The Transvaal Agriculture Union South Africa (TAU SA), an interest group of South African farmers with a mindset that could be described as nationalist to racist, initiated the planned emigration to Georgia. In 2010, TAU SA demanded the arrest of Julius Malema, president of the African National Congress Youth League, and castigated the land reforms in South Africa as a Zimbabwe-style dispossession. The group predicts that the return of white farmland to black settlers will result in anarchic conditions like those in Zimbabwe and the ruin of South African farming.

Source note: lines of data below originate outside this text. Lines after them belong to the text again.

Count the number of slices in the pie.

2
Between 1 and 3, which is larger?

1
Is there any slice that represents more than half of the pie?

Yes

There are about 20,000 white farmers in South Africa. Many are afraid of losing their means of livelihood since the South African government adopted a policy of compulsory land purchase to return land to the black population. For the whites, a high crime rate and rapidly increasing labor costs make for a bleak future anyway. Bennie Van Zyl, general manager of TAU SA and mastermind of the Georgia project, sees the country in the Caucasus region as a kind of promised land. “The prospects for farmers are outstanding. And it is only nine flight hours away.”

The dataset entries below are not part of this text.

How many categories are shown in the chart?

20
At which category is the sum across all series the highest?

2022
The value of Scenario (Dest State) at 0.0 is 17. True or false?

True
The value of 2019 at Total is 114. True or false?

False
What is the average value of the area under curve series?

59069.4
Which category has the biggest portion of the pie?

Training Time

The climate and soil conditions in Georgia are ideal for wine growing – during the years of communist rule the country had been an important fruit-growing region. But since the end of the Soviet Union Georgian agriculture has mainly been subsistence farming, and the sweet Georgian wine, which is still produced the same way it has been for centuries, never made it onto the European market.

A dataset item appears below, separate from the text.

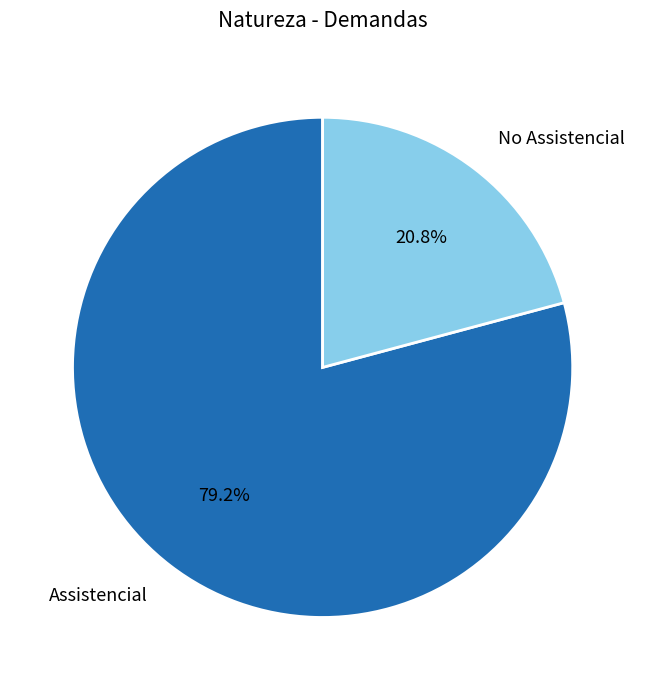

Do No Assistencial and Assistencial together represent more than half of the pie?

Yes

The South African farmers are seen as an urgently needed team of experts who could help to kick-start Georgian agriculture. Papuna Davitaya, Georgia’s State Minister for the Diaspora, explained his country’s interest in the project: “Historically Georgia has always been an agricultural country. But during the Soviet era we lost this tradition and would now like to win it back.”
When the British daily The Independent published an article on the South African farmers’ migration scheme, a few Georgians immediately came forward offering to sell their land to the South Africans. But their government had already presented an unbeatable offer: they intend to allocate 80,000 hectares to the South Africans for approximately €35 per hectare. That is only a fraction of the land price in South Africa. Already the opposition in Georgia fears that the best land will be presented on a platter to the foreigners while the native population is banished to the barren areas.
In August 2010, Georgia and the TAU SA founded an organization called “Nico the boer” with the aim of finding investors. The Georgian government also set up a website for potential buyers from Africa, offering geographical and cultural information on Georgia. The site emphasizes the stable security situation and the efficiency of the police force, as well as successes in combating corruption.
Along with a promise not to levy any tax on agricultural primary products, this sounds very much like music to the South Africans’ ears. According to farmer Piet Kemp, at 63 among the oldest of the would-be migrants, an initial 20 farmers would move to Georgia, but more than 1,000 could follow. “If I am going, I will be a Georgian. I don’t want to make a new South Africa.”
But the resettlement of the white Africans is unlikely to be quite as unproblematic as the Georgian government wants them to believe. Georgia is not known for treating its minorities with much tolerance and ethnic conflicts are an everyday phenomenon.
In addition, corruption is by no means as low as the government describes. Outside the big cities hardly anyone speaks English – and Georgian is a very difficult language. But the members of TAU SA are still singing “Georgia on my mind.” “We see a positive future in Georgia,” said Zyl.